- WHAT IS NEEDED: An exact reproduction of all entries is required.

(Beginning of DATA FOR REVIEW)

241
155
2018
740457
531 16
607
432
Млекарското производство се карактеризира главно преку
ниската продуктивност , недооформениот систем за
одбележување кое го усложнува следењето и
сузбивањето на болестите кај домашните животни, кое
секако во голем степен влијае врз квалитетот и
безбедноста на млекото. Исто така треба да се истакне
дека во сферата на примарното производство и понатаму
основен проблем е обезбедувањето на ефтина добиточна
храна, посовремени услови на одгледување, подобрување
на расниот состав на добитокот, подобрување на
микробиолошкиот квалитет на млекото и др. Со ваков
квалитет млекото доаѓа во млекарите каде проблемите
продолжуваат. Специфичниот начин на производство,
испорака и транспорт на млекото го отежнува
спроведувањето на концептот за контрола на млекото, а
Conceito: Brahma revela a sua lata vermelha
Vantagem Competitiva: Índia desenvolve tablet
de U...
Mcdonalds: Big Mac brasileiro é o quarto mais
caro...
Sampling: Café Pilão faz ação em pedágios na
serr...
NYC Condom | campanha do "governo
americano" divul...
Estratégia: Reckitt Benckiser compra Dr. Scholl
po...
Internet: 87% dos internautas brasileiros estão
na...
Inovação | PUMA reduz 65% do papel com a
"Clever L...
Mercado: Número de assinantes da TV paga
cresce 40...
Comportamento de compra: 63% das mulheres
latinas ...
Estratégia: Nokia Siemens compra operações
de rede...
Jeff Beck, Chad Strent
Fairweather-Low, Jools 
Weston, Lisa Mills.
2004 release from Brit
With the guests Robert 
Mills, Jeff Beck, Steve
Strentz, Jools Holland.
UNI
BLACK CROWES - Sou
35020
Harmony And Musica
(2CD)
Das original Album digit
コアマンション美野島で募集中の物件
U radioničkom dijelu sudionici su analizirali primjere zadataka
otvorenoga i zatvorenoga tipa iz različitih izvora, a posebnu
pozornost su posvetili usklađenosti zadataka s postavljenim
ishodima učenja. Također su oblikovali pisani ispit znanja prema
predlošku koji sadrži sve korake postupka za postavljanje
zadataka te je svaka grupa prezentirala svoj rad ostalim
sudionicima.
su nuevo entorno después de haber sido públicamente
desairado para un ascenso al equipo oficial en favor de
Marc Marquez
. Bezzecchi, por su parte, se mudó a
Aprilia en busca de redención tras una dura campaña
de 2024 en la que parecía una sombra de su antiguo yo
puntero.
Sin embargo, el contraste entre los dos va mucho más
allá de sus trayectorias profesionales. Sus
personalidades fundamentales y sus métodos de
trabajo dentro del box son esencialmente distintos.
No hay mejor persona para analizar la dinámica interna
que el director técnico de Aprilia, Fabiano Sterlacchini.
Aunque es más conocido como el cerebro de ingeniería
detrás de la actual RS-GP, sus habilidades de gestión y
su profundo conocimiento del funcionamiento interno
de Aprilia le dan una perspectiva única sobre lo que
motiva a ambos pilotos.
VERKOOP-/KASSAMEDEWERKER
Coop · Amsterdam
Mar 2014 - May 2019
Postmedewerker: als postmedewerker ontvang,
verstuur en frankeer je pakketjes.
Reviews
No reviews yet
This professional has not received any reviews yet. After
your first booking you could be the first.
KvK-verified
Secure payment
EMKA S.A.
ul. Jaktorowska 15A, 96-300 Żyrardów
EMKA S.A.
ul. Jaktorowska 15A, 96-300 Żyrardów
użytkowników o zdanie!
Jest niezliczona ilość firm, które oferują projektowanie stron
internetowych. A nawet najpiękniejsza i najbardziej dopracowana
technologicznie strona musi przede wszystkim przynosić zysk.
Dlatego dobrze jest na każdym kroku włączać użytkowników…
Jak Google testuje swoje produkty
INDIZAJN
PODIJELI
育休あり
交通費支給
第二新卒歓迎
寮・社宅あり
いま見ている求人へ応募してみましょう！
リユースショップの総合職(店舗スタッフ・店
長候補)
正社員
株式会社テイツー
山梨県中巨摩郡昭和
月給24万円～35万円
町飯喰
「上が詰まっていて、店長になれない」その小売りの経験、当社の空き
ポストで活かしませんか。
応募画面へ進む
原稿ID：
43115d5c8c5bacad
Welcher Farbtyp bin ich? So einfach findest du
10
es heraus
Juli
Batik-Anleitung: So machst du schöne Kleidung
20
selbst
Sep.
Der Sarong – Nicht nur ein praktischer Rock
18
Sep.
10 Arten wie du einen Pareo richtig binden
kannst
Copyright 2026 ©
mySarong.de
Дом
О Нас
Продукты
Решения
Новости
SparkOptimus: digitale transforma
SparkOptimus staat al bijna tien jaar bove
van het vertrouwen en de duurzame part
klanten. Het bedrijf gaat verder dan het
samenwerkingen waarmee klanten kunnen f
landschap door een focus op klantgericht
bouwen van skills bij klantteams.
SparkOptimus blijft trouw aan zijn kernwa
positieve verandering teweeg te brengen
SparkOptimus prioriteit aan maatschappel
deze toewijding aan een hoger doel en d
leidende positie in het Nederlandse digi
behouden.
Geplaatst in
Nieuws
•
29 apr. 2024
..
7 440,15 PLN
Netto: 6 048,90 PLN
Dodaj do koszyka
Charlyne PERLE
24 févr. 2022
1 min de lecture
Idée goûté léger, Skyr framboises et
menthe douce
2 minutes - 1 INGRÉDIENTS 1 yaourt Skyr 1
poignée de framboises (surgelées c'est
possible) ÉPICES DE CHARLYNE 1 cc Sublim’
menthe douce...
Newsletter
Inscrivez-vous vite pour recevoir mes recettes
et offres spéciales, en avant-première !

(End of DATA FOR REVIEW)

- TASK RESULT:
241
155
2018
740457
531 16
607
432
Млекарското производство се карактеризира главно преку
ниската продуктивност , недооформениот систем за
одбележување кое го усложнува следењето и
сузбивањето на болестите кај домашните животни, кое
секако во голем степен влијае врз квалитетот и
безбедноста на млекото. Исто така треба да се истакне
дека во сферата на примарното производство и понатаму
основен проблем е обезбедувањето на ефтина добиточна
храна, посовремени услови на одгледување, подобрување
на расниот состав на добитокот, подобрување на
микробиолошкиот квалитет на млекото и др. Со ваков
квалитет млекото доаѓа во млекарите каде проблемите
продолжуваат. Специфичниот начин на производство,
испорака и транспорт на млекото го отежнува
спроведувањето на концептот за контрола на млекото, а
Conceito: Brahma revela a sua lata vermelha
Vantagem Competitiva: Índia desenvolve tablet
de U...
Mcdonalds: Big Mac brasileiro é o quarto mais
caro...
Sampling: Café Pilão faz ação em pedágios na
serr...
NYC Condom | campanha do "governo
americano" divul...
Estratégia: Reckitt Benckiser compra Dr. Scholl
po...
Internet: 87% dos internautas brasileiros estão
na...
Inovação | PUMA reduz 65% do papel com a
"Clever L...
Mercado: Número de assinantes da TV paga
cresce 40...
Comportamento de compra: 63% das mulheres
latinas ...
Estratégia: Nokia Siemens compra operações
de rede...
Jeff Beck, Chad Strent
Fairweather-Low, Jools 
Weston, Lisa Mills.
2004 release from Brit
With the guests Robert 
Mills, Jeff Beck, Steve
Strentz, Jools Holland.
UNI
BLACK CROWES - Sou
35020
Harmony And Musica
(2CD)
Das original Album digit
コアマンション美野島で募集中の物件
U radioničkom dijelu sudionici su analizirali primjere zadataka
otvorenoga i zatvorenoga tipa iz različitih izvora, a posebnu
pozornost su posvetili usklađenosti zadataka s postavljenim
ishodima učenja. Također su oblikovali pisani ispit znanja prema
predlošku koji sadrži sve korake postupka za postavljanje
zadataka te je svaka grupa prezentirala svoj rad ostalim
sudionicima.
su nuevo entorno después de haber sido públicamente
desairado para un ascenso al equipo oficial en favor de
Marc Marquez
. Bezzecchi, por su parte, se mudó a
Aprilia en busca de redención tras una dura campaña
de 2024 en la que parecía una sombra de su antiguo yo
puntero.
Sin embargo, el contraste entre los dos va mucho más
allá de sus trayectorias profesionales. Sus
personalidades fundamentales y sus métodos de
trabajo dentro del box son esencialmente distintos.
No hay mejor persona para analizar la dinámica interna
que el director técnico de Aprilia, Fabiano Sterlacchini.
Aunque es más conocido como el cerebro de ingeniería
detrás de la actual RS-GP, sus habilidades de gestión y
su profundo conocimiento del funcionamiento interno
de Aprilia le dan una perspectiva única sobre lo que
motiva a ambos pilotos.
VERKOOP-/KASSAMEDEWERKER
Coop · Amsterdam
Mar 2014 - May 2019
Postmedewerker: als postmedewerker ontvang,
verstuur en frankeer je pakketjes.
Reviews
No reviews yet
This professional has not received any reviews yet. After
your first booking you could be the first.
KvK-verified
Secure payment
EMKA S.A.
ul. Jaktorowska 15A, 96-300 Żyrardów
EMKA S.A.
ul. Jaktorowska 15A, 96-300 Żyrardów
użytkowników o zdanie!
Jest niezliczona ilość firm, które oferują projektowanie stron
internetowych. A nawet najpiękniejsza i najbardziej dopracowana
technologicznie strona musi przede wszystkim przynosić zysk.
Dlatego dobrze jest na każdym kroku włączać użytkowników…
Jak Google testuje swoje produkty
INDIZAJN
PODIJELI
育休あり
交通費支給
第二新卒歓迎
寮・社宅あり
いま見ている求人へ応募してみましょう！
リユースショップの総合職(店舗スタッフ・店
長候補)
正社員
株式会社テイツー
山梨県中巨摩郡昭和
月給24万円～35万円
町飯喰
「上が詰まっていて、店長になれない」その小売りの経験、当社の空き
ポストで活かしませんか。
応募画面へ進む
原稿ID：
43115d5c8c5bacad
Welcher Farbtyp bin ich? So einfach findest du
10
es heraus
Juli
Batik-Anleitung: So machst du schöne Kleidung
20
selbst
Sep.
Der Sarong – Nicht nur ein praktischer Rock
18
Sep.
10 Arten wie du einen Pareo richtig binden
kannst
Copyright 2026 ©
mySarong.de
Дом
О Нас
Продукты
Решения
Новости
SparkOptimus: digitale transforma
SparkOptimus staat al bijna tien jaar bove
van het vertrouwen en de duurzame part
klanten. Het bedrijf gaat verder dan het
samenwerkingen waarmee klanten kunnen f
landschap door een focus op klantgericht
bouwen van skills bij klantteams.
SparkOptimus blijft trouw aan zijn kernwa
positieve verandering teweeg te brengen
SparkOptimus prioriteit aan maatschappel
deze toewijding aan een hoger doel en d
leidende positie in het Nederlandse digi
behouden.
Geplaatst in
Nieuws
•
29 apr. 2024
..
7 440,15 PLN
Netto: 6 048,90 PLN
Dodaj do koszyka
Charlyne PERLE
24 févr. 2022
1 min de lecture
Idée goûté léger, Skyr framboises et
menthe douce
2 minutes - 1 INGRÉDIENTS 1 yaourt Skyr 1
poignée de framboises (surgelées c'est
possible) ÉPICES DE CHARLYNE 1 cc Sublim’
menthe douce...
Newsletter
Inscrivez-vous vite pour recevoir mes recettes
et offres spéciales, en avant-première !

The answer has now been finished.